> _Task objective_
Please work out how many lines in the data below contain "bowl", and reply with that number alone.

> _Extracted material_
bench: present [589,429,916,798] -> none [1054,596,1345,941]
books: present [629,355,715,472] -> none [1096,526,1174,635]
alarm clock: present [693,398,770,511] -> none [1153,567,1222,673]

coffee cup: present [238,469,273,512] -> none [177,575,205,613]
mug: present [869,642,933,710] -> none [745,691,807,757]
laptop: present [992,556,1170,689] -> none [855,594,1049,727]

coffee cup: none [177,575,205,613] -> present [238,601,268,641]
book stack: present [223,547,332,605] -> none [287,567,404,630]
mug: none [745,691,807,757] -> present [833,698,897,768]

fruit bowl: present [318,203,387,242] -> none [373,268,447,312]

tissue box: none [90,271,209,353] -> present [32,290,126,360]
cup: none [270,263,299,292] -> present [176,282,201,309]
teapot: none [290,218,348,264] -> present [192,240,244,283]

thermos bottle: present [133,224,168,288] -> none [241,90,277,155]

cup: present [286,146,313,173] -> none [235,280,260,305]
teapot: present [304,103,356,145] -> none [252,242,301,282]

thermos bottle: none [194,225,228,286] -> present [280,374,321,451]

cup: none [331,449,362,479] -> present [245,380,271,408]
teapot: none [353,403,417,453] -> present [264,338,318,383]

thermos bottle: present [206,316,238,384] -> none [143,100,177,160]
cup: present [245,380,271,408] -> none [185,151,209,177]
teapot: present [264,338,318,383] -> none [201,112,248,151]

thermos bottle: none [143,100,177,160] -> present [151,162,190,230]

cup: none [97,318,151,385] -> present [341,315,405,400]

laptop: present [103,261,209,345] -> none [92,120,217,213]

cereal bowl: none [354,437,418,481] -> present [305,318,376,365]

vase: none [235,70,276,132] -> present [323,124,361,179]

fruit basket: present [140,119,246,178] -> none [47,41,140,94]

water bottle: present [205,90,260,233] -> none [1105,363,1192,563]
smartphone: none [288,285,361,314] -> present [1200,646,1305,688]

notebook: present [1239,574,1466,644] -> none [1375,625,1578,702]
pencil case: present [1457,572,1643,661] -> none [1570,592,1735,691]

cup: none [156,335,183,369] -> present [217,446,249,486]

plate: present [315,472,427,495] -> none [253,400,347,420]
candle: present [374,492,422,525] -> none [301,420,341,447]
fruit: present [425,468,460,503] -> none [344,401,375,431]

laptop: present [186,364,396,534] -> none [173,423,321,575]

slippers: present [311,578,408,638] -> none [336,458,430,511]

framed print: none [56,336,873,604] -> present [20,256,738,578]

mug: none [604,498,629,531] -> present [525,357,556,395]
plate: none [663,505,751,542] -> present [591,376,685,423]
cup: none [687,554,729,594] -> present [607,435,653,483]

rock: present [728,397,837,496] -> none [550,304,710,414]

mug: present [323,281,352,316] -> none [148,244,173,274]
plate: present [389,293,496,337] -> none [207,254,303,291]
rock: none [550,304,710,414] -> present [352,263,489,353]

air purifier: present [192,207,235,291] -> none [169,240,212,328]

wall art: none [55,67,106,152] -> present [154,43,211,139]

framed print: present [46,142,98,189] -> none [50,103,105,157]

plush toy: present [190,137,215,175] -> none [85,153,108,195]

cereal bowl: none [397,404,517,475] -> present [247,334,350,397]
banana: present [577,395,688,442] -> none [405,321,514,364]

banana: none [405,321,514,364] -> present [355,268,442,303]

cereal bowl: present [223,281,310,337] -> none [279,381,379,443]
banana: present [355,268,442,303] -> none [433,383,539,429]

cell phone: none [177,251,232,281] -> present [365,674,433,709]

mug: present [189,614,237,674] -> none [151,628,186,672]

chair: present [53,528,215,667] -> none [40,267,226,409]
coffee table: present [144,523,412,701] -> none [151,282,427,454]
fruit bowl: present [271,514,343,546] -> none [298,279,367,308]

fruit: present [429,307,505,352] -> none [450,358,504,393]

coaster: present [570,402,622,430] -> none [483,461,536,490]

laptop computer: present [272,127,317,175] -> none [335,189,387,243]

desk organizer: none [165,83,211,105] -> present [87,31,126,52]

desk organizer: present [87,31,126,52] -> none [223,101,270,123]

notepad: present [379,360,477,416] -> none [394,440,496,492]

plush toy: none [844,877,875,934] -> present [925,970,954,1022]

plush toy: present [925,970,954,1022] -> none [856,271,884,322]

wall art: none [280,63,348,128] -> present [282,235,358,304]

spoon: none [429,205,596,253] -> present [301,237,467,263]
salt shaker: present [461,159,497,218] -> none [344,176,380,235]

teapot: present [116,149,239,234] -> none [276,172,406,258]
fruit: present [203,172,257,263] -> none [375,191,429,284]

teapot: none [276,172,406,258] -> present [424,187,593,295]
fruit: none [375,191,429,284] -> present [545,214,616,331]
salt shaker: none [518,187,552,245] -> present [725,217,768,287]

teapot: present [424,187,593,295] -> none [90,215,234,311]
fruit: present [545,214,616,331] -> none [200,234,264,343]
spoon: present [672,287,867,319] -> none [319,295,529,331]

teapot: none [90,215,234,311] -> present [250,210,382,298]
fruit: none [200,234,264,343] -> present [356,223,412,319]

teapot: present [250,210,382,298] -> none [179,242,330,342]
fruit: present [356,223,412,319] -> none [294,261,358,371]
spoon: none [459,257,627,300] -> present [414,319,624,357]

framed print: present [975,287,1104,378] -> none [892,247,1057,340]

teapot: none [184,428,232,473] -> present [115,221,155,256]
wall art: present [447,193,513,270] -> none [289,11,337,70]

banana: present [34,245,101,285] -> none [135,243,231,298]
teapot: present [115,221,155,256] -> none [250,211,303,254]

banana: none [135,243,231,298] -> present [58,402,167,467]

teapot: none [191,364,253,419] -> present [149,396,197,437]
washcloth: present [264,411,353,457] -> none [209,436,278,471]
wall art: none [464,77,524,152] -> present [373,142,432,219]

> _Output for this task_
5